The more I follow this story the more confused I get. If someone came up to me and said, "Y'know how you have $100k invested in GME? Well if you lend me your shares they'll be worth 50k in 2 weeks and the businesses cash reserves will also be depleted!" I'd tell them to fuck off but apparently city boys and Wall Streeters think it's a good deal.
#15155002
AFAIK wrote:Shareholders have a lot of influence over companies and will pressure them to waste time, effort and money propping up stock prices and paying dividends even though it isn't in the interest of the company to allow them to extract wealth from it.

It seems Burry was well aware of this and was planning on having Gamestop to pay off his bet directly. From the other thread;



The plan was to make Gamestop use its cash flow to pay out Burry's bet depriving it of funds to invest into the business or cover ongoing costs and increasing its risk of bankruptcy or downsizing.

The more I follow this story the more confused I get. If someone came up to me and said, "Y'know how you have $100k invested in GME? Well if you lend me your shares they'll be worth 50k in 2 weeks and the businesses cash reserves will also be depleted!" I'd tell them to fuck off but apparently city boys and Wall Streeters think it's a good deal.

Sorry bro, you are a cool dude, not as cool as Pometkin, or maybe almost as cool, but you merely quote propaganda.
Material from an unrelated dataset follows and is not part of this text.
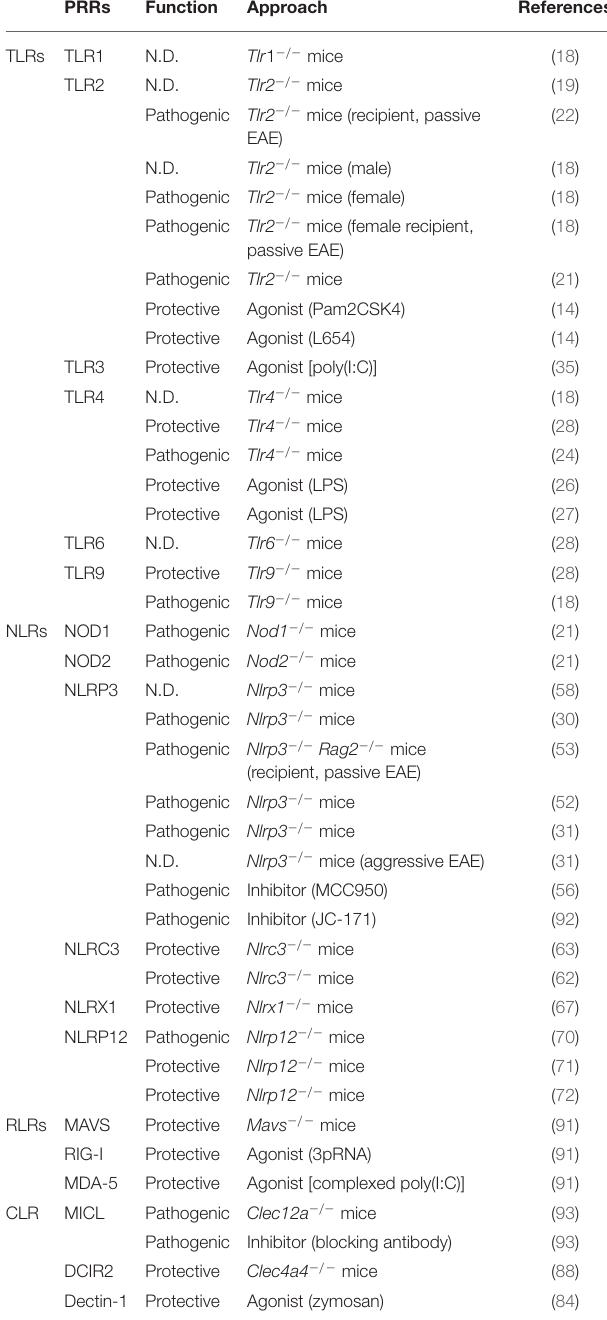
TABLE 1 | Functions of pattern recognition receptors (PRRs) in the EAE model of multiple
The dude mentioned in the propaganda article you quoted is just a random nobody and I don't care about his name, and he was more or less playing a video game, which is more or less what the so called 'wall street traders' do.
#15155003
@AFAIK

The shareholders own the business. So sure they can put pressure on it. And they know all the tricks in the game. So perhaps that quote justifies @Crantag claim that they have the power to bankrupt a company just like any bad owner can I guess. Because maybe that was the plan all along. If Gamestop has a buy back policy and you have the influence to execute that then whoever has financed that $300 million loses out. Which most likely is a bank. Basically this is a contradiction in Capitalism and another sign of an impending crash, especially if this practice is commonplace. More toxic loans. But even so, that doesn't change the fact who will win and lose on this bet.
#15155004
@B0ycey I'm guessing investors feel Gamestop will be out of business within 3 years as sales move online so maybe forcing Gamestop to buy their shares is the best exit strategy.
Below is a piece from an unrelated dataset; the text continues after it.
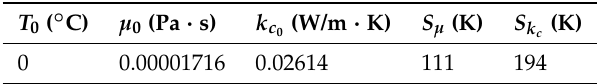
Table 1. Sutherland’s law coefficients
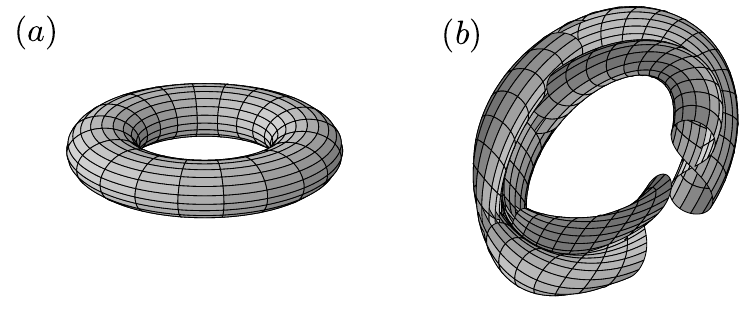
Figure 6: Two inequivalent classes of immersed torus up to regular homotopies: (a) standard, embedded, Arf-Kervaire 0, torus; (b) immersion, Arf-Kervaire 1, self-linked torus, which is similar to that of Fig. 5 with a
@Crantag Burry is in charge of the hedge fund that shorted the stock. How is quoting the protagonist's stated plans propaganda?
#15155005
Burry also sold out in December, probably, according to the news coverage. You guys act smart, but can't even read a news article. I know who Burry is, and he is irrelevant. The news just seeks names. The same news media you exalt, describes him as probably having sold out his positions. And I don't give a shit about him, either.